= What to do =
Rename "latitude" to "lat" throughout the records below and change nothing else.

[Stored records]
>> BEGIN

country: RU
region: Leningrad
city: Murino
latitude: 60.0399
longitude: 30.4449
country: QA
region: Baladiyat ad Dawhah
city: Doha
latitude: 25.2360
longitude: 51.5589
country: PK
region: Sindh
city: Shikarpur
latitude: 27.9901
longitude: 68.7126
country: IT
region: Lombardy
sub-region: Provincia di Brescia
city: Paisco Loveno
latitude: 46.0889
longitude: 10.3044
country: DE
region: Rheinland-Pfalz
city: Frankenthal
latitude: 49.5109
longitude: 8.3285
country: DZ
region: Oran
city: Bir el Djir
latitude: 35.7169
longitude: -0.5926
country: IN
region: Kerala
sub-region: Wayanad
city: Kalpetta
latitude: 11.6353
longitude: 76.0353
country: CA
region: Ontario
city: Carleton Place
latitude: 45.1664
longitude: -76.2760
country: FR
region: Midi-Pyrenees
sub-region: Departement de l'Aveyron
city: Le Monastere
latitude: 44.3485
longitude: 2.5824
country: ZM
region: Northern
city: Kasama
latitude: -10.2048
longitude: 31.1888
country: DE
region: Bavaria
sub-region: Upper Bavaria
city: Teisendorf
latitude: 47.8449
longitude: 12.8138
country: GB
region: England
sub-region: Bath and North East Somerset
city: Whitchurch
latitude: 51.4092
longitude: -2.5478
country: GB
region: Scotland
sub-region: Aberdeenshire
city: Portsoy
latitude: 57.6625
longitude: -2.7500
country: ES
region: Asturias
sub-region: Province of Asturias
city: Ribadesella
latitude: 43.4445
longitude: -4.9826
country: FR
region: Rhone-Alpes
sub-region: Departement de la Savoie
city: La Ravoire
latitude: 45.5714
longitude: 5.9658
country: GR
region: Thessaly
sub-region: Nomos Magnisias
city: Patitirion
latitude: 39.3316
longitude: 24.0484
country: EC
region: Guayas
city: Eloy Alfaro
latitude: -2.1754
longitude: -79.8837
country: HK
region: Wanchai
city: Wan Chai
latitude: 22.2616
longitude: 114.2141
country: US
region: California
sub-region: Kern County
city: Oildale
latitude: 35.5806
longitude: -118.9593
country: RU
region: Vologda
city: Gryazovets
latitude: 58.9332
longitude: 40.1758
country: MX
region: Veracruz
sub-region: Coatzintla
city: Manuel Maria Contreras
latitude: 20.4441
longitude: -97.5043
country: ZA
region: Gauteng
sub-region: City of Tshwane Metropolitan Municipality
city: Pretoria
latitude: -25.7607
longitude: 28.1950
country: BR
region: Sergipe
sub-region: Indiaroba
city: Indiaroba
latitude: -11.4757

>> END

= Problem solution =
country: RU
region: Leningrad
city: Murino
lat: 60.0399
longitude: 30.4449
country: QA
region: Baladiyat ad Dawhah
city: Doha
lat: 25.2360
longitude: 51.5589
country: PK
region: Sindh
city: Shikarpur
lat: 27.9901
longitude: 68.7126
country: IT
region: Lombardy
sub-region: Provincia di Brescia
city: Paisco Loveno
lat: 46.0889
longitude: 10.3044
country: DE
region: Rheinland-Pfalz
city: Frankenthal
lat: 49.5109
longitude: 8.3285
country: DZ
region: Oran
city: Bir el Djir
lat: 35.7169
longitude: -0.5926
country: IN
region: Kerala
sub-region: Wayanad
city: Kalpetta
lat: 11.6353
longitude: 76.0353
country: CA
region: Ontario
city: Carleton Place
lat: 45.1664
longitude: -76.2760
country: FR
region: Midi-Pyrenees
sub-region: Departement de l'Aveyron
city: Le Monastere
lat: 44.3485
longitude: 2.5824
country: ZM
region: Northern
city: Kasama
lat: -10.2048
longitude: 31.1888
country: DE
region: Bavaria
sub-region: Upper Bavaria
city: Teisendorf
lat: 47.8449
longitude: 12.8138
country: GB
region: England
sub-region: Bath and North East Somerset
city: Whitchurch
lat: 51.4092
longitude: -2.5478
country: GB
region: Scotland
sub-region: Aberdeenshire
city: Portsoy
lat: 57.6625
longitude: -2.7500
country: ES
region: Asturias
sub-region: Province of Asturias
city: Ribadesella
lat: 43.4445
longitude: -4.9826
country: FR
region: Rhone-Alpes
sub-region: Departement de la Savoie
city: La Ravoire
lat: 45.5714
longitude: 5.9658
country: GR
region: Thessaly
sub-region: Nomos Magnisias
city: Patitirion
lat: 39.3316
longitude: 24.0484
country: EC
region: Guayas
city: Eloy Alfaro
lat: -2.1754
longitude: -79.8837
country: HK
region: Wanchai
city: Wan Chai
lat: 22.2616
longitude: 114.2141
country: US
region: California
sub-region: Kern County
city: Oildale
lat: 35.5806
longitude: -118.9593
country: RU
region: Vologda
city: Gryazovets
lat: 58.9332
longitude: 40.1758
country: MX
region: Veracruz
sub-region: Coatzintla
city: Manuel Maria Contreras
lat: 20.4441
longitude: -97.5043
country: ZA
region: Gauteng
sub-region: City of Tshwane Metropolitan Municipality
city: Pretoria
lat: -25.7607
longitude: 28.1950
country: BR
region: Sergipe
sub-region: Indiaroba
city: Indiaroba
lat: -11.4757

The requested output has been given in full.